(Beginning of Input data)

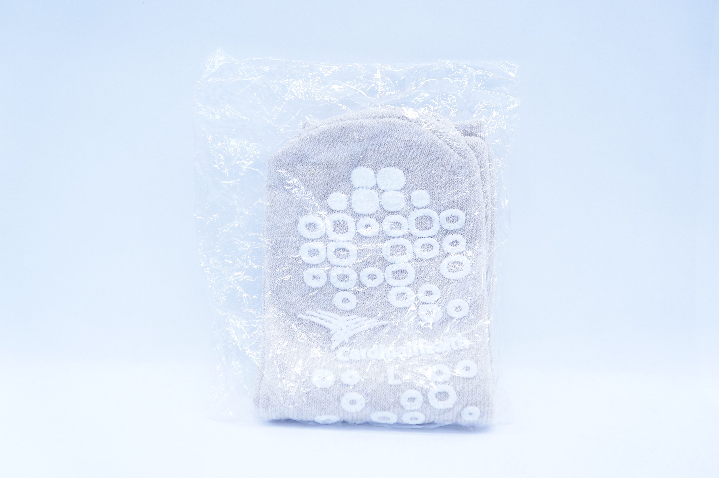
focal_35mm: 56
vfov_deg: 24.3
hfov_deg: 36.0
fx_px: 1107
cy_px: 239
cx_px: 360
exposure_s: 1/160
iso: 800
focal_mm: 37
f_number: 4.5
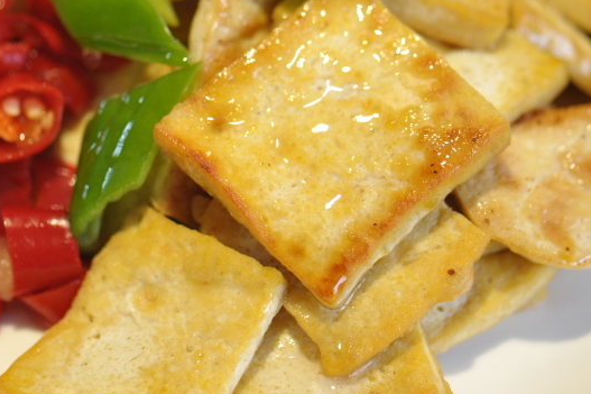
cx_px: 258
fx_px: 3348
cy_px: 89
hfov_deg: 10.1
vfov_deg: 6.7
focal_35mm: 204
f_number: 4
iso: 1600
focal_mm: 105
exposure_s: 1/1000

(End of Input data)

--- Assignment ---
Pictures stay out, but every record above is to be returned exactly.

--- Response area ---
focal_35mm: 56
vfov_deg: 24.3
hfov_deg: 36.0
fx_px: 1107
cy_px: 239
cx_px: 360
exposure_s: 1/160
iso: 800
focal_mm: 37
f_number: 4.5
cx_px: 258
fx_px: 3348
cy_px: 89
hfov_deg: 10.1
vfov_deg: 6.7
focal_35mm: 204
f_number: 4
iso: 1600
focal_mm: 105
exposure_s: 1/1000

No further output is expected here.